▸ **Problem requirements**: Excluding all pictures, please output the listing exactly.

▸ **Collected data**:
________________________________________
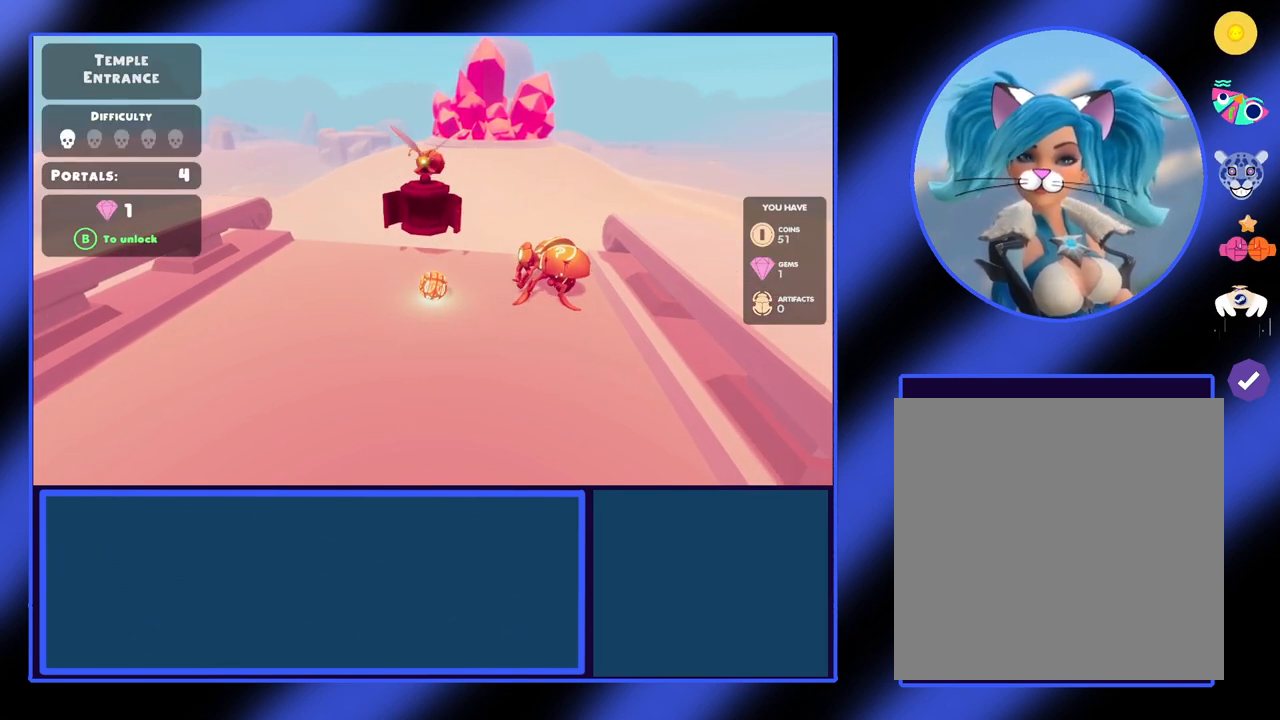
{"buttons": [], "left_stick": "center", "events": [[300, "left_stick", "left"], [467, "left_stick", "center"]]}
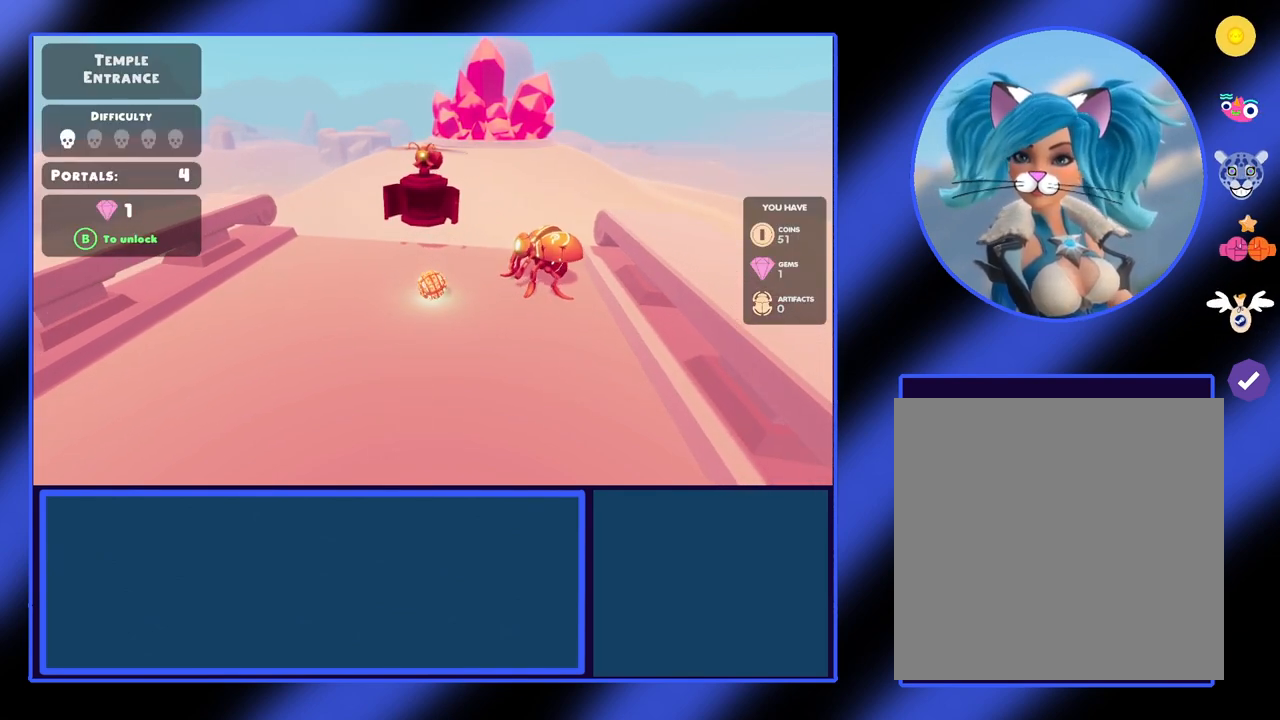
{"buttons": [], "left_stick": "up-right", "events": [[467, "left_stick", "up-right"]]}
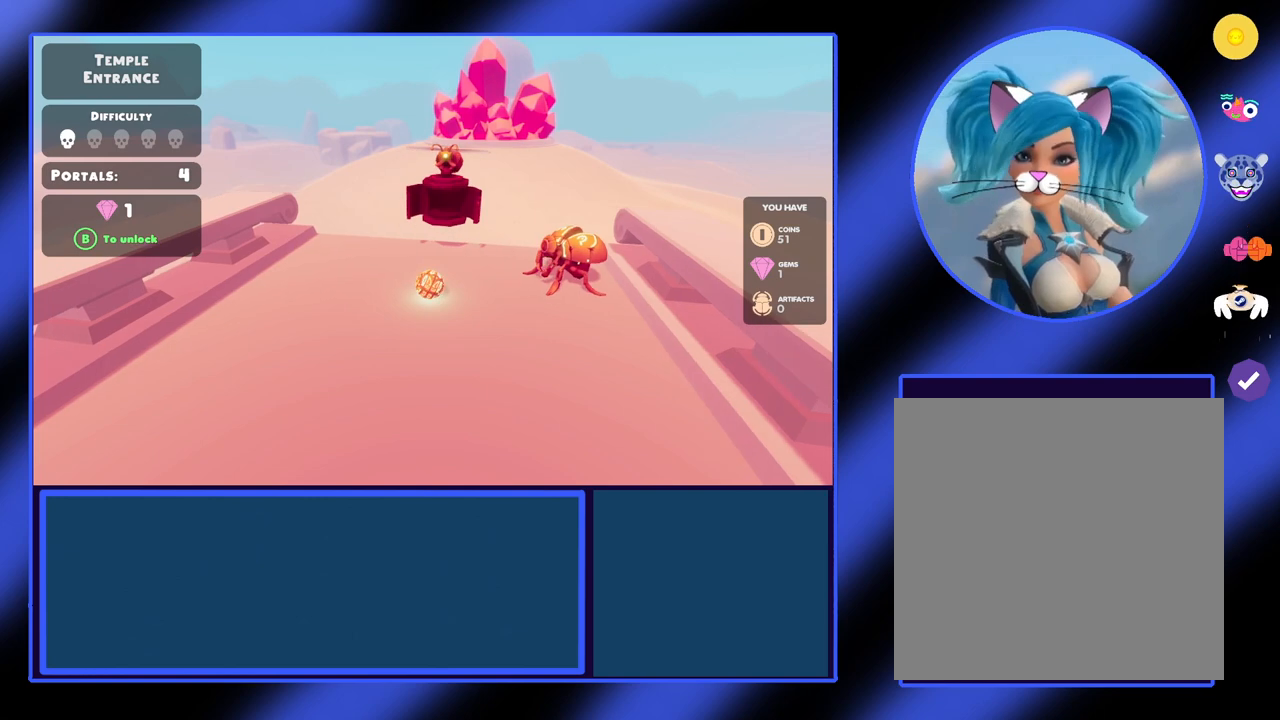
{"buttons": [], "left_stick": "center", "events": [[67, "left_stick", "center"]]}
________________________________________
▸ **Output below**:
{"buttons": [], "left_stick": "center", "events": [[300, "left_stick", "left"], [467, "left_stick", "center"]]}
{"buttons": [], "left_stick": "up-right", "events": [[467, "left_stick", "up-right"]]}
{"buttons": [], "left_stick": "center", "events": [[67, "left_stick", "center"]]}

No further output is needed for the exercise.